Dieser etwa 13 Zentimeter lange, muskulöse Schlauch führt
vom hinteren Teil des Mundes und der Nase über den Hals bis
zum Kehlkopf und zur Luftröhre. Der Kehlkopf, der auch der
Stimmbildung dient, trennt die Atemwege von den Speisewegen.
Während
der obere Teil des Rachens eine feste Einheit mit den Knochen
der Schädelbasis bildet, ist der untere Teil elastisch mit
den Knorpeln des Kehlkopfes und der Luftröhre verbunden.

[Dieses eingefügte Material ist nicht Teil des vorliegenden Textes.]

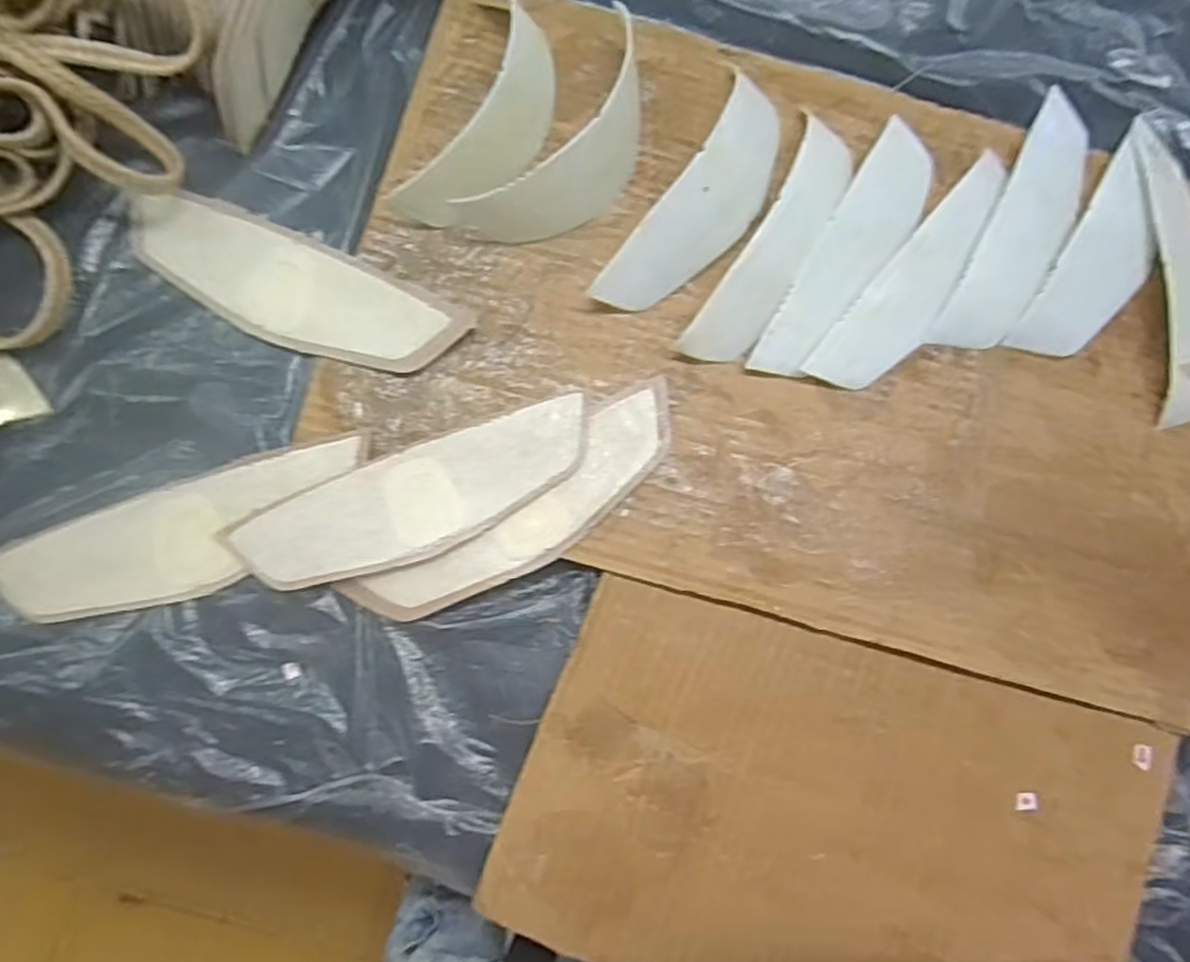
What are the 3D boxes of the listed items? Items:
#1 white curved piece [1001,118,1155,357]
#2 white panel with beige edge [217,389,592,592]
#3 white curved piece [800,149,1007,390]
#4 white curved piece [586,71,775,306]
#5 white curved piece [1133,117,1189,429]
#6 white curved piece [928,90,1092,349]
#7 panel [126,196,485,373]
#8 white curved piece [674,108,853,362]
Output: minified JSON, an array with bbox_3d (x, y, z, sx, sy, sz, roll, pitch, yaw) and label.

Die Rachenwände - quergestreifte Muskulatur - sind von einer
Schleimhaut bedeckt, die den Rachen ständig feuchthält.
Man unterscheidet
die Regionen Mundrachen, Nasenrachen und Halsrachen.
Der Mundrachen
ist nicht nur Teil des Atemweges, sondern auch am Schlucken und
an der Stimmbildung beteiligt.
Der Nasenrachen
mit den Mandeln wird beim Schlucken durch das Gaumenzäpfchen
(Kehldeckel) gegen den Mundrachen hin verschlossen, damit Speisen
und Getränke nicht in die Nase gelangen können. Im Nasenrachen
münden die Ohrtrompeten, die das Mittelohr mit dem Rachen
verbinden.
Der Halsrachen
dient in erster Linie der Schluckfunktion. Dabei wird die Bewegung
und Koordination der Rachenmuskeln vom unteren Hirnstamm gesteuert.